ZFIN ID: ZDB-PUB-141030-3
Deficiency in Macrophage-Stimulating Protein Results in Spontaneous Intestinal Inflammation and Increased Susceptibility Toward Epithelial Damage in Zebrafish
Witte, M., Huitema, L.F., Nieuwenhuis, E.E., Brugman, S.
Date: 2014
Source: Zebrafish   11(6): 542-50 (Journal)
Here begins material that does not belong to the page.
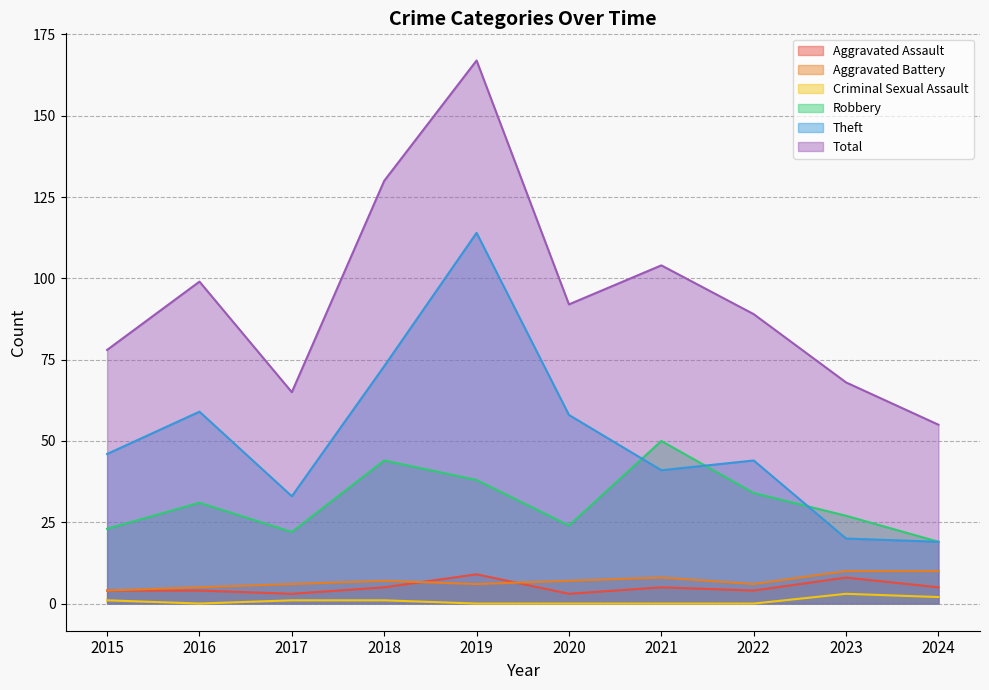

Is it true that Criminal Sexual Assault equals 1 at 2016?

False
Registered Authors: Huitema, Leonie, Witte, Merlijn
Keywords: none
MeSH Terms:
  • Animals
  • Cytokines
  • DNA Primers/genetics
  • Disease Models, Animal*
  • Goblet Cells/metabolism
  • Hepatocyte Growth Factor/deficiency*
  • Hepatocyte Growth Factor/genetics
  • Histological Techniques
  • Immunohistochemistry
  • Inflammation/genetics*
  • Inflammation/pathology*
  • Intestinal Mucosa/metabolism*
  • Intestinal Mucosa/pathology
  • Matrix Metalloproteinase 9/metabolism
  • Mutation/genetics
  • Proto-Oncogene Proteins/deficiency*
  • Proto-Oncogene Proteins/genetics
  • Real-Time Polymerase Chain Reaction
  • Signal Transduction/genetics*
  • Statistics, Nonparametric
  • Zebrafish*
PubMed: 25353089 Full text @ Zebrafish
Abstract Several genome-wide association studies have identified the genes encoding for macrophage-stimulating protein (MSP) and its receptor RON (Recepteur d'Origine Nantais) as possible susceptibility factors in inflammatory bowel disease. While it has been shown that the MSP-RON signaling pathway is involved in tissue injury responses, current mouse models for MSP and RON deficiency have not clearly demonstrated a role of MSP-RON signaling in the context of intestinal inflammation. In this study, we report that the recently identified zebrafish Msp mutant (msp(t34230)) develops spontaneous intestinal inflammation over time. From 14 to 28 weeks postfertilization Msp-deficient zebrafish show intestinal eosinophilia, increased intestinal expression of inflammatory marker mmp9, and activation of intestinal goblet cells. Moreover, these Msp mutant zebrafish are more susceptible toward ethanol-induced epithelial damage, which resulted in increased infiltration and proliferation of immune cells within the lamina propria and prolonged intestinal proinflammatory cytokine responses in some mutant fish. In light of the recent development of many tools to visualize, monitor, and genetically modify zebrafish, these Msp-deficient zebrafish will enable in-depth in vivo analysis of epithelial and macrophage-specific MSP-RON signaling in the context of intestinal inflammation.